The Delaware River Bridge between New Jersey and Pennsylvania has reopened to traffic after being closed for seven weeks for the repair of a fractured truss member. The 2km-long bridge, which carries traffic between the two states, was unexpectedly closed to traffic on 20 January when a complete fracture was discovered in the superstructure beneath the westbound lanes on the Pennsylvania side.

The joint owners of the bridge, the Pennsylvania Turnpike Commission and the New Jersey Turnpike Authority worked with at least two dozen contractors, consultants and other entities to fix the fractured truss member.

PA Turnpike chief engineer Brad Heigel confirmed that two mis-drilled holes — each approximately 25mm in diameter and filled with weld material — were identified as the primary factors that contributed to the fracture.
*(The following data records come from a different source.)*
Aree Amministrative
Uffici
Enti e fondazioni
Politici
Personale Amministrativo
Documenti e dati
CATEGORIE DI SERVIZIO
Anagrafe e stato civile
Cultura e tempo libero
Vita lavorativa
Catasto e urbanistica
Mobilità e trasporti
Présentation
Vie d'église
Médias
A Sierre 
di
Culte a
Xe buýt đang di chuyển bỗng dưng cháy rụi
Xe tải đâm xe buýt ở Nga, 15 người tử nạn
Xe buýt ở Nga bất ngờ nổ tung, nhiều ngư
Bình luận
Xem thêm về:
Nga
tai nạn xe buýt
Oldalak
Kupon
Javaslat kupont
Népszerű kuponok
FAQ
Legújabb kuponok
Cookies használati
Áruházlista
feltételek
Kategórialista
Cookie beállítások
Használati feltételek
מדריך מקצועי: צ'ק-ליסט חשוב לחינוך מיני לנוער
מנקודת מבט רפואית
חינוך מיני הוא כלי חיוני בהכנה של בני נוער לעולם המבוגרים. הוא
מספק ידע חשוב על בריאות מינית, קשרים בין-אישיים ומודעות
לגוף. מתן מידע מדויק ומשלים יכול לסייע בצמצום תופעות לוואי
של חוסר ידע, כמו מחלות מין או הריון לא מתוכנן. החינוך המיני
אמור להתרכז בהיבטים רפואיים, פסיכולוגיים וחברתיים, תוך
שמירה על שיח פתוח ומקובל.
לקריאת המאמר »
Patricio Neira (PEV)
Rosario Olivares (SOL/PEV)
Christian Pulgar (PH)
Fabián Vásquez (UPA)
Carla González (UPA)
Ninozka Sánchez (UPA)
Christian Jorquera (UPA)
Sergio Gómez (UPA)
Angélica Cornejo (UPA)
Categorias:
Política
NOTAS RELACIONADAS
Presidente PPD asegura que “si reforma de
But bridge experts agree it was certainly not the only trigger. After an exhaustive study of the entire bridge — which included weeks of hands-on inspections, ultrasonic testing and metallurgical analysis from three different, independent laboratories — no other such weld-filled holes were found to be present. “We continue to look at other factors such as air temperature and loads like heavy trucks or high winds that may have had an impact when the fracture occurred,” Heigel said. “But getting a definitive answer as to why it happened is akin to solving a 60-year-old mystery perpetuated by unseen offenders. We may never know for sure what all the factors were that caused the fracture,” Heigel said.
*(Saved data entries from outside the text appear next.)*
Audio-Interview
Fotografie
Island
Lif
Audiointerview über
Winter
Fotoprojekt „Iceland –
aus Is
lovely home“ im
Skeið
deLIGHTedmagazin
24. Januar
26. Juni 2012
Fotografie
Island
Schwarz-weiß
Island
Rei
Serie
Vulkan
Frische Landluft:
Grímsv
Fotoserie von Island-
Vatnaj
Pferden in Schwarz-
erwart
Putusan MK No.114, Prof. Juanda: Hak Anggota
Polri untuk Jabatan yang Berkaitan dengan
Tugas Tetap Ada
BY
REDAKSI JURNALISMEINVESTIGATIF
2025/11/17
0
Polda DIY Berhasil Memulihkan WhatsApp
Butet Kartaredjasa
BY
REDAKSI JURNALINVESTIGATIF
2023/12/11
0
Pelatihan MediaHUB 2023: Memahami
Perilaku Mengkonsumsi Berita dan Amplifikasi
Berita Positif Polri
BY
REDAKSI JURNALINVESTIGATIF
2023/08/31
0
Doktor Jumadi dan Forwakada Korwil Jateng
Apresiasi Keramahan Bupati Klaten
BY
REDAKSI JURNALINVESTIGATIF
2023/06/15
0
The bridge, which carries about 42,000 vehicles per day, first opened to traffic in 1956. “Given the number of experts who have inspected, tested and studied it over the last 49 days, it’s safe to say this bridge is perhaps the most scrutinised structure in the nation and maybe the world,” said Heigel. “We have a high level of confidence on both shores of the river regarding the reliability of our repair and the safety of the bridge for travellers and for nearby residents.”

The repair team began the effort by halting any further movement of the truss with a temporary splice. Then, they deployed hydraulic jacks — each capable of lifting 600 tons — held by eight, 24m-high towers, to realign the truss, which was displaced by approximately 50mm when the fracture occurred.

Once the bridge was realigned, the repair team initiated a post-tensioning technique to bring the damaged truss back into alignment and to reintroduce loads into the fractured truss member. Then, the team built a permanent splice to rejoin and repair the fractured truss member.

“The repaired truss member is now much sturdier than the original because of the splice,” Heigel explained.  Before the bridge was reopened, the team ran a series of load tests to study the effectiveness of the permanent splice. Eight, three-axle trucks carrying 40 tons of aggregate were driven across the bridge while sensors installed on the truss and splice detected the structure’s reaction. Load testing results showed that the bridge can support the weight of live traffic.

“We will continue to monitor loads and stresses on the bridge,” said NJTA chief engineer Robert Fischer. “The temporary sensors will remain for now. In the coming months, we expect to install a system for monitoring the health of the bridge over the long term.”